PAGE TEXT:

>>>

It is important to remember that the MIC values reported in this study are considered to be context-specific and should be applied with care to other patient populations, time-points or interventions. The presented MIC values are considered applicable to other cohorts of patients with glenohumeral osteoarthritis and rotator cuff tear arthropathy undergoing TSA and RSA and comparable to demographics. MIC is the smallest improvement deemed relevant by patients and does not necessarily represent the best possible outcome or the full potential. Other determinants of the outcome after treatment may be relevant to evaluate in the comparison of different interventions. Further research is needed on the psychometric properties in relation to the utility and interpretability of WOOS and DASH in clinical trials.
Limitations
There could be a risk of selection bias as 45% were lost to follow-up, did not have a PGI-C, or had too many missing items in WOOS and/or DASH. The reason for the high loss of follow-up was an error with the follow-up questionnaires at one of the sites, where patients did not receive the PGI-C, and thus were unable to answer it. The non-responders were similar to the responders in their baseline characteristics, and the differences were considered small with regards to age, preoperative and follow-up score on WOOS and DASH. Consequently, we do not expect that our MIC value would differ had we had a higher response rate. The mean age reported by the Danish Shoulder Arthroplasty Registry for patients with glenohumeral osteoarthritis and rotator cuff tear arthropathy is 70 and 75 years since 2004, which supports the representativeness of our sample [27]. There is a risk of recall bias when using an anchor question, as it may be difficult for the patient to recall previous severity levels. We chose a short follow-up period of three months, making it easier for patients to recall how their shoulder was prior to surgery. On the other hand, three months may not be a sufficiently long time period for all patients to recover fully after surgery, but our MIC was comparable to others with longer follow-up, suggesting the additional remission is small. With only 2% reporting to be much worse, the number of deteriorated patients was too low to establish a MIC value for the deterioration. Furthermore, our sample size did not allow separate MIC calculations for the TSA and RSA groups. The wide confidence intervals could be due to the sample size and the large heterogeneity within the patient group.
Conclusion
The MIC_adjusted_ for improvement was 13.3 (95% CI -6.2; 23.3) for WOOS and 7.2 (95% CI 12.8; 1.7) for DASH at 3 months after total shoulder arthroplasty. The MIC values can be used to interpret longitudinal within-group score changes and determine the number of responders in studies or clinical trials.

<<<

AVAILABLE DATA:
>>>

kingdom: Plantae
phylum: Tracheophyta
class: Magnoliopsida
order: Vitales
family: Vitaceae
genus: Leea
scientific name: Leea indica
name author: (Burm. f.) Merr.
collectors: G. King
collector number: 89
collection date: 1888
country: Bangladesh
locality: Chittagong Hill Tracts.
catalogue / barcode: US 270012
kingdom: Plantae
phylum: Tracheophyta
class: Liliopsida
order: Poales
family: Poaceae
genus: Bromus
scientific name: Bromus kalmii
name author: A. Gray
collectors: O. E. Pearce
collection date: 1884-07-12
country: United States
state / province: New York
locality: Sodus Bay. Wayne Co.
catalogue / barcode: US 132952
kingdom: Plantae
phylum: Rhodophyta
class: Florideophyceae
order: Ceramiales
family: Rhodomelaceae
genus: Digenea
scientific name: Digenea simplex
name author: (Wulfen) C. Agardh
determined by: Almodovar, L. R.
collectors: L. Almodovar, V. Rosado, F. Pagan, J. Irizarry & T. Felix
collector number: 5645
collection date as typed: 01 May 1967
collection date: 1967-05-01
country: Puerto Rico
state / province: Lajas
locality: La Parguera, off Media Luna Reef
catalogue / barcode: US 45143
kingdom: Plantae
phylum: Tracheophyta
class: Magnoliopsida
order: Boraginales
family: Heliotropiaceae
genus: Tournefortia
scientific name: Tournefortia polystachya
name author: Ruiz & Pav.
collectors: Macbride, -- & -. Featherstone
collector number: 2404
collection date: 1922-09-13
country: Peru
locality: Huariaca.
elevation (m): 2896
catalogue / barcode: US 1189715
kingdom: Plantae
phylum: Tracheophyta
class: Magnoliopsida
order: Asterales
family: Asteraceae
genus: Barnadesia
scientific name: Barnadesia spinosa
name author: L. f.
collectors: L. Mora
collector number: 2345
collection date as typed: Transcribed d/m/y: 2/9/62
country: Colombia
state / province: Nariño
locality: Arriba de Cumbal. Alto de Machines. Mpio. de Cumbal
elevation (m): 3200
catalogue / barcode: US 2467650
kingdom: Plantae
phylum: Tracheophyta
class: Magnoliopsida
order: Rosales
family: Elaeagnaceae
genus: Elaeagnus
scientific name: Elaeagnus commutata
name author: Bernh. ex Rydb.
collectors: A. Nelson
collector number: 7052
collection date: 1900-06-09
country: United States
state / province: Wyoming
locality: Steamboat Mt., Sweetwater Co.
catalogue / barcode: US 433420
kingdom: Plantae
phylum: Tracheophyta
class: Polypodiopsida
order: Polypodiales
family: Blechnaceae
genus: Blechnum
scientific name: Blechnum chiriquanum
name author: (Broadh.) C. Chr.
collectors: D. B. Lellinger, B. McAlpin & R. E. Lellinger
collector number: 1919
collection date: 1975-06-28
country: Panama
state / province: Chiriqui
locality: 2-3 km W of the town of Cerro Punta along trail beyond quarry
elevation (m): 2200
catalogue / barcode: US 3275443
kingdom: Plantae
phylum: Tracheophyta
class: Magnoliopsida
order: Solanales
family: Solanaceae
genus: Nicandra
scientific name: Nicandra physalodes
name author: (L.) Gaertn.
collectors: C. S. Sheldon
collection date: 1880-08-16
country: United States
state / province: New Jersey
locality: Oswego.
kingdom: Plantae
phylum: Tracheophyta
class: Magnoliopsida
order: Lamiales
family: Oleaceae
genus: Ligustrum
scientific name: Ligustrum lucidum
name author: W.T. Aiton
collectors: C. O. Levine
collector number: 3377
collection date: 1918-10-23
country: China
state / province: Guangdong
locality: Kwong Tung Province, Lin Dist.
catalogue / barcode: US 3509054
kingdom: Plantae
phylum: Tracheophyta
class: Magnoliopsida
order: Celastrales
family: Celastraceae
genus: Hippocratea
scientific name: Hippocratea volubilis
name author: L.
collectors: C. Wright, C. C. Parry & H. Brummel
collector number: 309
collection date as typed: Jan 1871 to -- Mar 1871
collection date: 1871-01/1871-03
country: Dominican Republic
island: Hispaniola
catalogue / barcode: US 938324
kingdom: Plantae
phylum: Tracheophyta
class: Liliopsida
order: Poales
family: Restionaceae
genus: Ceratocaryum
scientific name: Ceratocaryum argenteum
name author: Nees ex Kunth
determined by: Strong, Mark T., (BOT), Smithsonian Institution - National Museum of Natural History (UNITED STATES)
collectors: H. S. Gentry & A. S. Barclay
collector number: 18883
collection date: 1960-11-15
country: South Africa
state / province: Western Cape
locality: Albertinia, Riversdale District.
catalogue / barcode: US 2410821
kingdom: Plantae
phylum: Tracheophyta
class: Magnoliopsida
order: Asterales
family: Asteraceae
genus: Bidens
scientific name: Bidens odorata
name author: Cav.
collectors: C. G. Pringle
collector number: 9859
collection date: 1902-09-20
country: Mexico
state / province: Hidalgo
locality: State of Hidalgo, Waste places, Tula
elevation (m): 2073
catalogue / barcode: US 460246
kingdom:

<<<

TASKS:
a - Condense the paragraph of the study text that begins "It is important to remember" into a shorter version that keeps its main facts.
b - Pull out the passage of the study text from "It is important" to "in clinical trials.", copying it word for word.

ANSWERS TO THE EXERCISES:
a - The study's MIC values are context-specific and should be applied cautiously to other patient populations, time points or interventions. They are considered applicable to other cohorts with glenohumeral osteoarthritis and rotator cuff tear arthropathy who undergo TSA and RSA and have comparable demographics. MIC is the smallest improvement patients consider relevant, not the best possible outcome or full potential. Other outcome determinants may be relevant when comparing interventions. More research is needed on the psychometric properties of WOOS and DASH regarding their utility and interpretability in clinical trials.

b -
It is important to remember that the MIC values reported in this study are considered to be context-specific and should be applied with care to other patient populations, time-points or interventions. The presented MIC values are considered applicable to other cohorts of patients with glenohumeral osteoarthritis and rotator cuff tear arthropathy undergoing TSA and RSA and comparable to demographics. MIC is the smallest improvement deemed relevant by patients and does not necessarily represent the best possible outcome or the full potential. Other determinants of the outcome after treatment may be relevant to evaluate in the comparison of different interventions. Further research is needed on the psychometric properties in relation to the utility and interpretability of WOOS and DASH in clinical trials.